━━━━━ Data ━━━━━

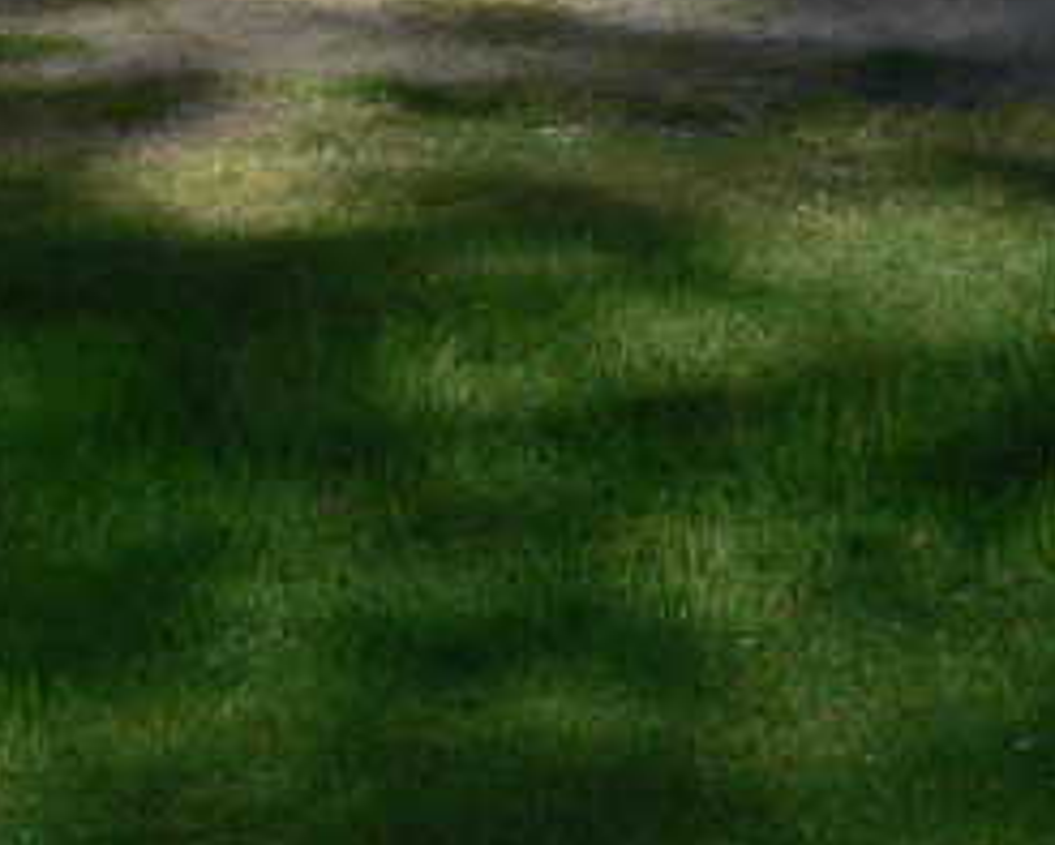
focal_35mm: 222
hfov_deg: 7.6
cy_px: -686
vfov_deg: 6.8
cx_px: 3199
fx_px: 6934
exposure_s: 1/320
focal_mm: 7.4
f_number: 5.6
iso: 80
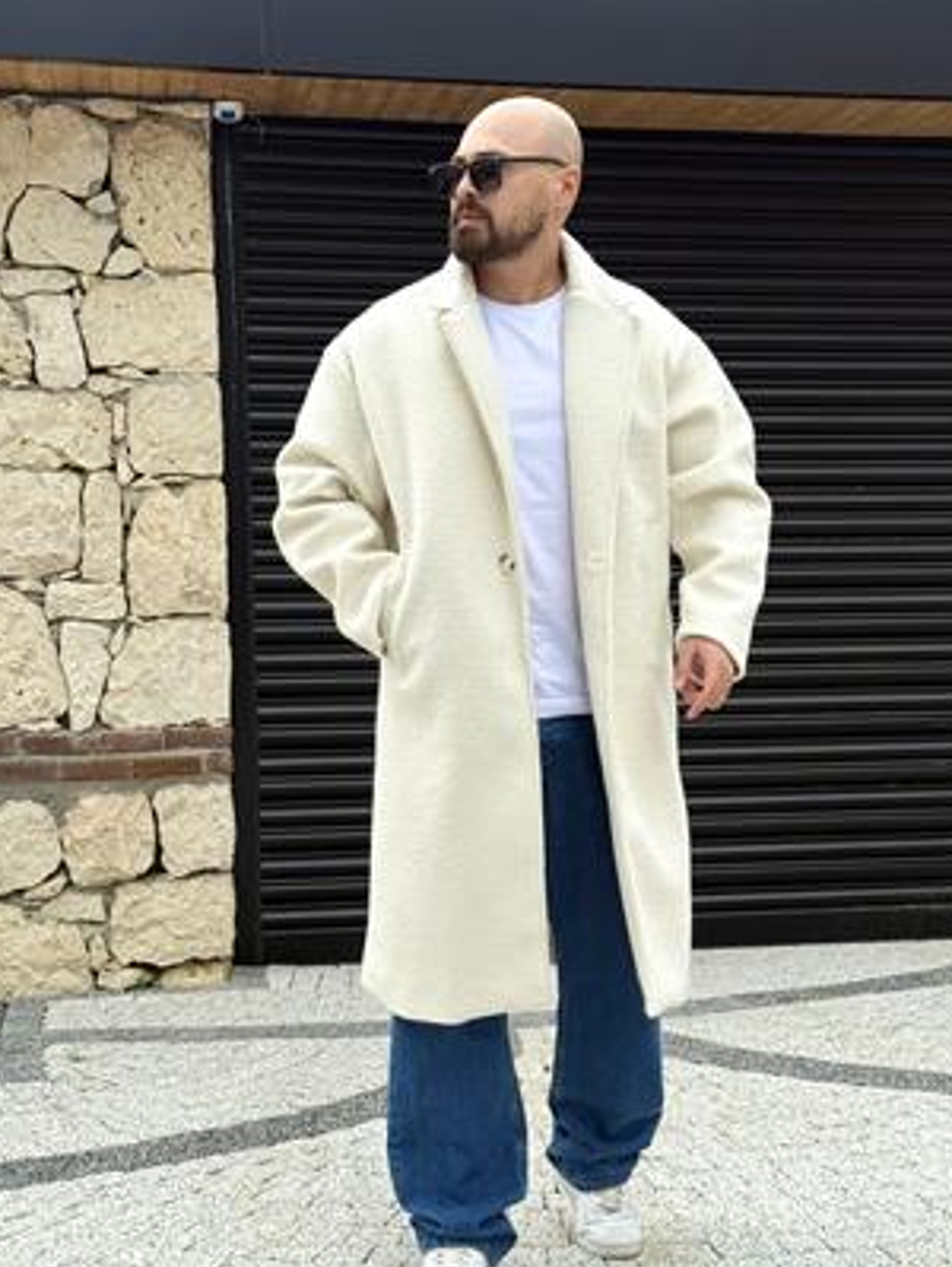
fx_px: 2050
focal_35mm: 56
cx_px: 536
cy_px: 718
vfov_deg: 34.3
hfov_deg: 26.1
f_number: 1.78
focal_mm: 6.76
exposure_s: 1/1715
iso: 80
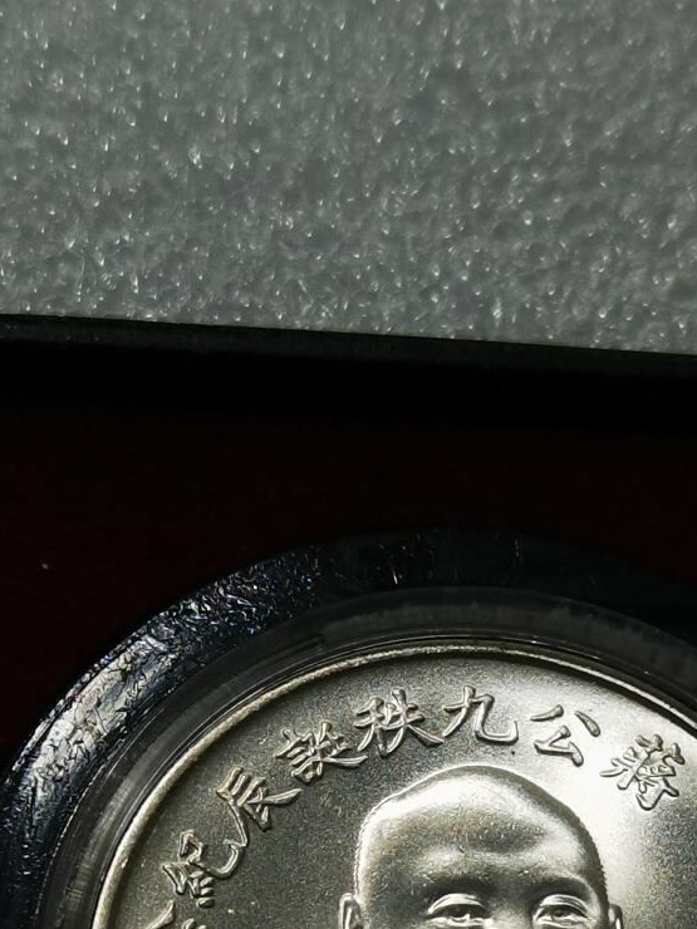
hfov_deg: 10.5
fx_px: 3785
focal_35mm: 141
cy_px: 1051
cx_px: 482
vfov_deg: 13.7
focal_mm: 6.67
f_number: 1.9
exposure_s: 1/222
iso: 50
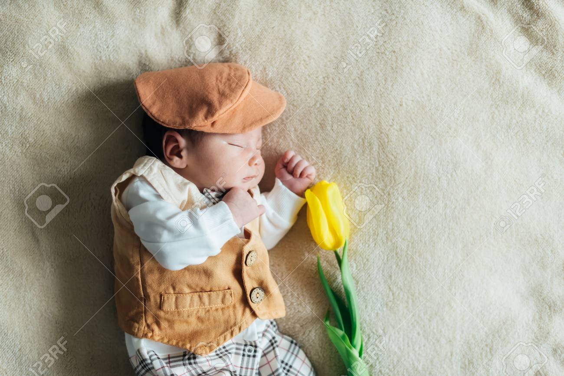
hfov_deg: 39.6
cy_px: 188
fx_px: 783
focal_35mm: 50
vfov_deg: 27.0
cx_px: 282
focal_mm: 50
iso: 640
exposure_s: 1/160
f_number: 2
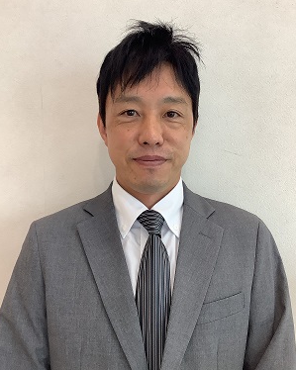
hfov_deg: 44.5
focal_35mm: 33
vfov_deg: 54.2
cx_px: 148
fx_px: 362
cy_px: 176
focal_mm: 3.3
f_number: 2.4
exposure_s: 1/50
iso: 100
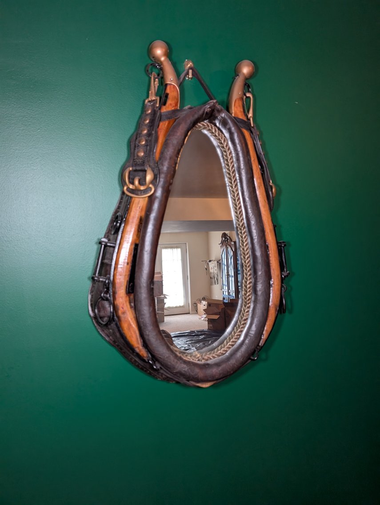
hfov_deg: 57.0
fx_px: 350
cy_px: 252
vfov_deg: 71.5
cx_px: 190
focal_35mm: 24
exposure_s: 1/120
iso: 339
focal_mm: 6.9
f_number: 1.68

━━━━━

> [About this exercise] No pictures go in the copy. Retype exactly the lines from the one with "vfov_deg: 27.0" through the last line of the entries above, both included, and nothing more.

> [Exercise solution]
vfov_deg: 27.0
cx_px: 282
focal_mm: 50
iso: 640
exposure_s: 1/160
f_number: 2
hfov_deg: 44.5
focal_35mm: 33
vfov_deg: 54.2
cx_px: 148
fx_px: 362
cy_px: 176
focal_mm: 3.3
f_number: 2.4
exposure_s: 1/50
iso: 100
hfov_deg: 57.0
fx_px: 350
cy_px: 252
vfov_deg: 71.5
cx_px: 190
focal_35mm: 24
exposure_s: 1/120
iso: 339
focal_mm: 6.9
f_number: 1.68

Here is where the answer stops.